J'ai bien reçu les dépêches que vous m'avez faites du 6 et du 10 de ce mois, sur lesquelles je vous dirai que j'ai tout sujet de me louer de la manière cordiale et amiable avec laquelle les ministres anglais se sont expliqués à mon égard, mais, quelque déférence que j'aie et aurai toujours pour leurs avis, je suis cependant obligé [de leur dire] que les affaires avec la reine de Hongrie sont si avancées qu'il faut que j'attende sa réponse sur le mémoire que mon ministre à Vienne lui a présenté,249-1 et que, si elle ne se trouve pas entièrement claire et satisfaisante, je ne saurais, sans sacrifier la sûreté de mes États et mon honneur même, laisser le temps à la cour de Vienne d'exécuter toute la noirceur de ses desseins, et, si cette démarche peut m'attirer sur les bras une guerre avec la Russie, je m'y suis préparé, d'autant que de longue main je me suis attendu qu'il en faudrait venir un jour là.
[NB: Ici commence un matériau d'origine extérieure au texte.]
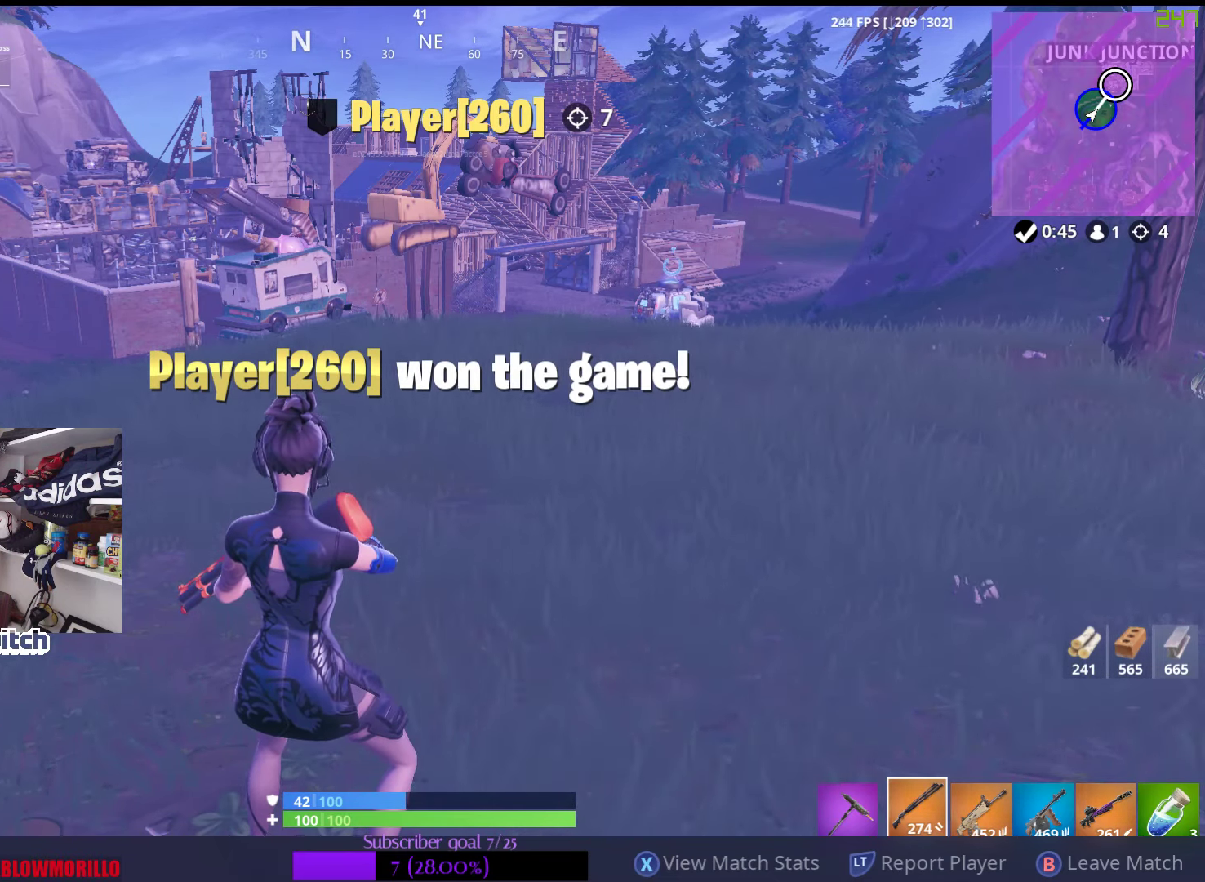
{"buttons": [], "left_stick": "center", "right_stick": "center", "events": []}
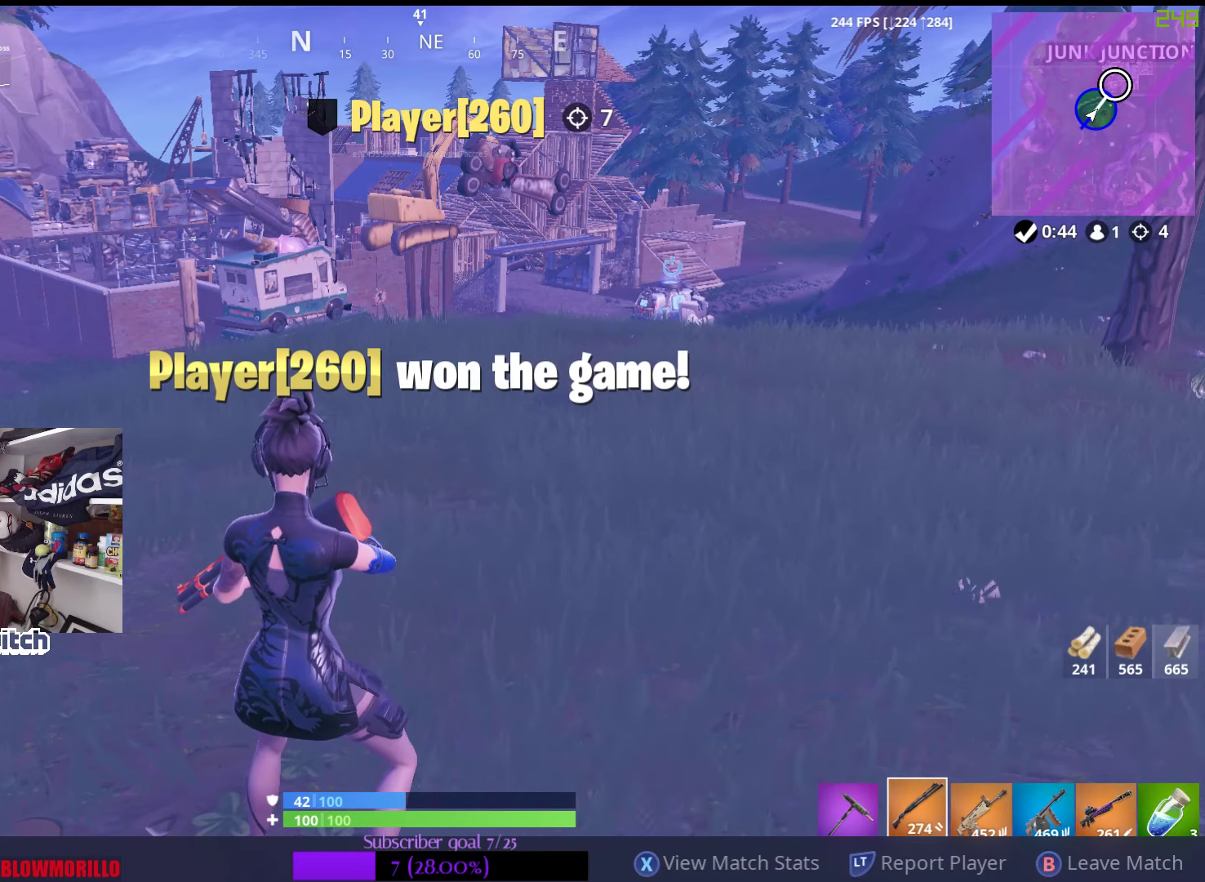
{"buttons": [], "left_stick": "center", "right_stick": "center", "events": []}
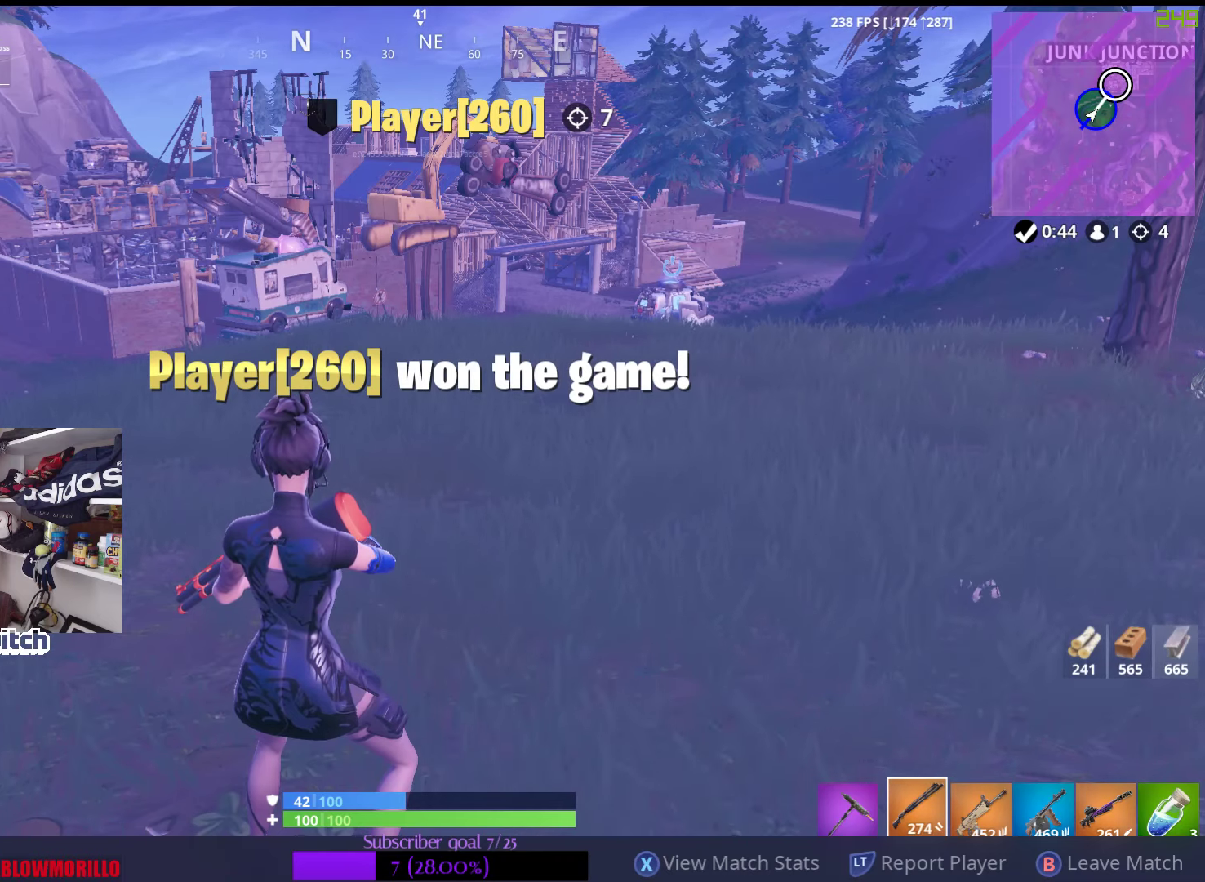
{"buttons": [], "left_stick": "center", "right_stick": "center", "events": []}
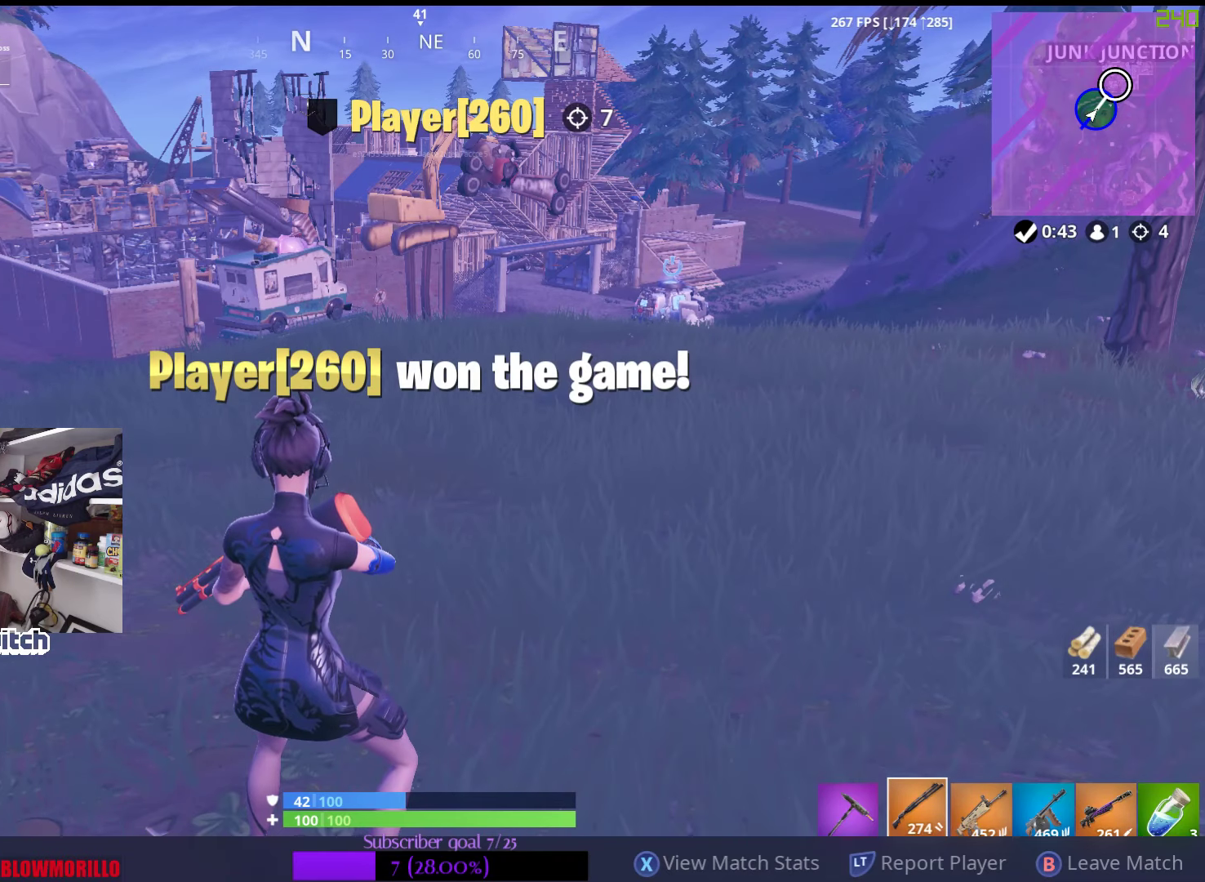
{"buttons": [], "left_stick": "center", "right_stick": "center", "events": []}
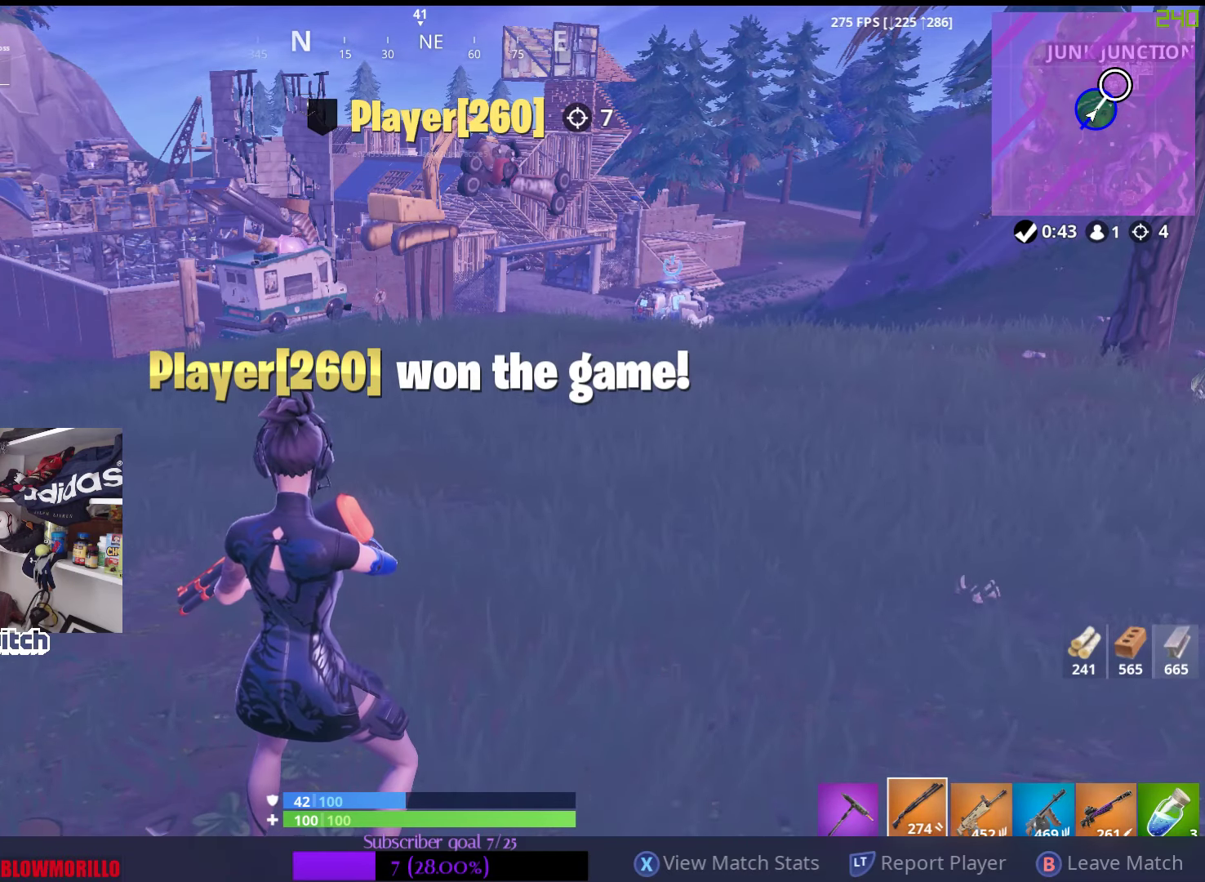
{"buttons": [], "left_stick": "center", "right_stick": "center"}
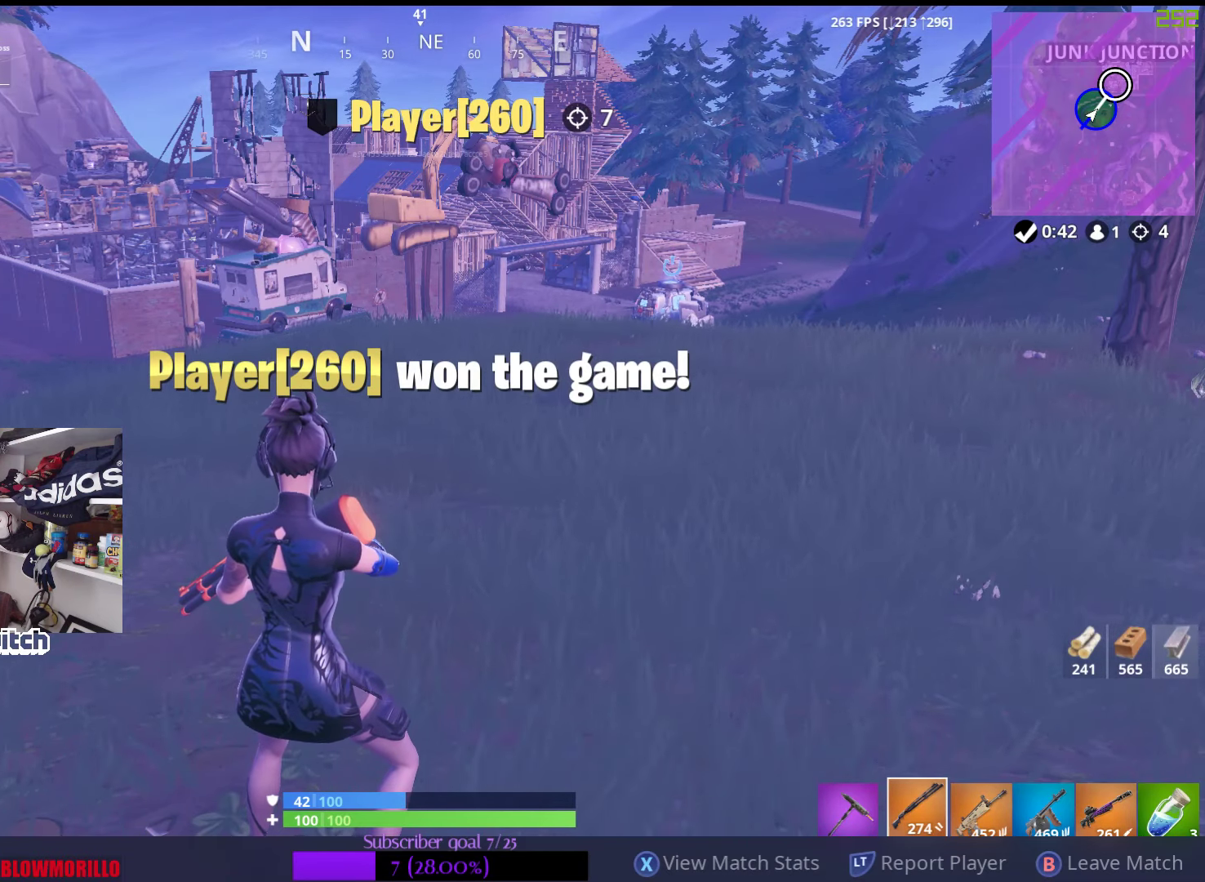
{"buttons": ["B"], "left_stick": "center", "right_stick": "center", "events": [[116, "B", "down"]]}
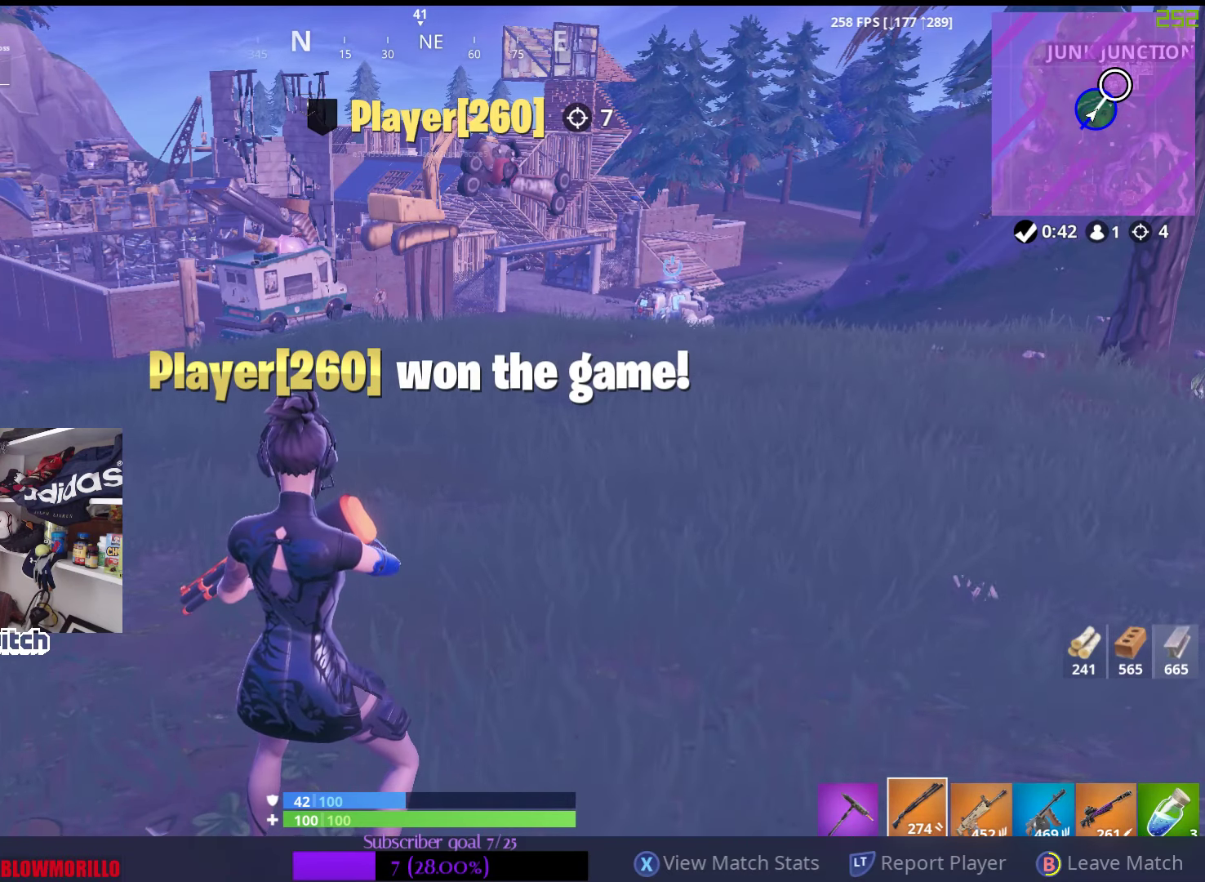
{"buttons": ["B"], "left_stick": "center", "right_stick": "center", "events": []}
Je suis fâché que le ministère anglais n'envisage pas ma situation telle qu'elle est; j'ai tout employé pour conserver la paix et la tranquillité publique, mais, après avoir tous moyens épuisé et après tout ce que la cour de Vienne a fait et les insultes qu'elle me prépare, si je lui donne le temps pour dresser toutes ses batteries à ma ruine, j'atteste le Ciel que je ne connais d'autre moyen de me tirer d'un pas si difficile qu'en la prévenant. Si jamais j'avais eu l'envie d'insulter cette cour et de leur chercher noise, il m'aurait été [possible] de les attaquer il y a deux mois et plus, sans leur laisser le temps de se mettre en force; je prends Dieu à témoin que je n'y ai pas pensé; à présent qu'ils font camper jusqu'à 90,000 hommes en Bohême et en Moravie, tandis qu'il n'y a pas une tente prussienne tendue, ils me font tout plein de chicanes, jusqu'à faire marquer des camps tout proche sur mes frontières et à garnir ces frontières par un cordon de troupes légères, sans compter les autres mauvais procédés qu'ils ne cessent de multiplier.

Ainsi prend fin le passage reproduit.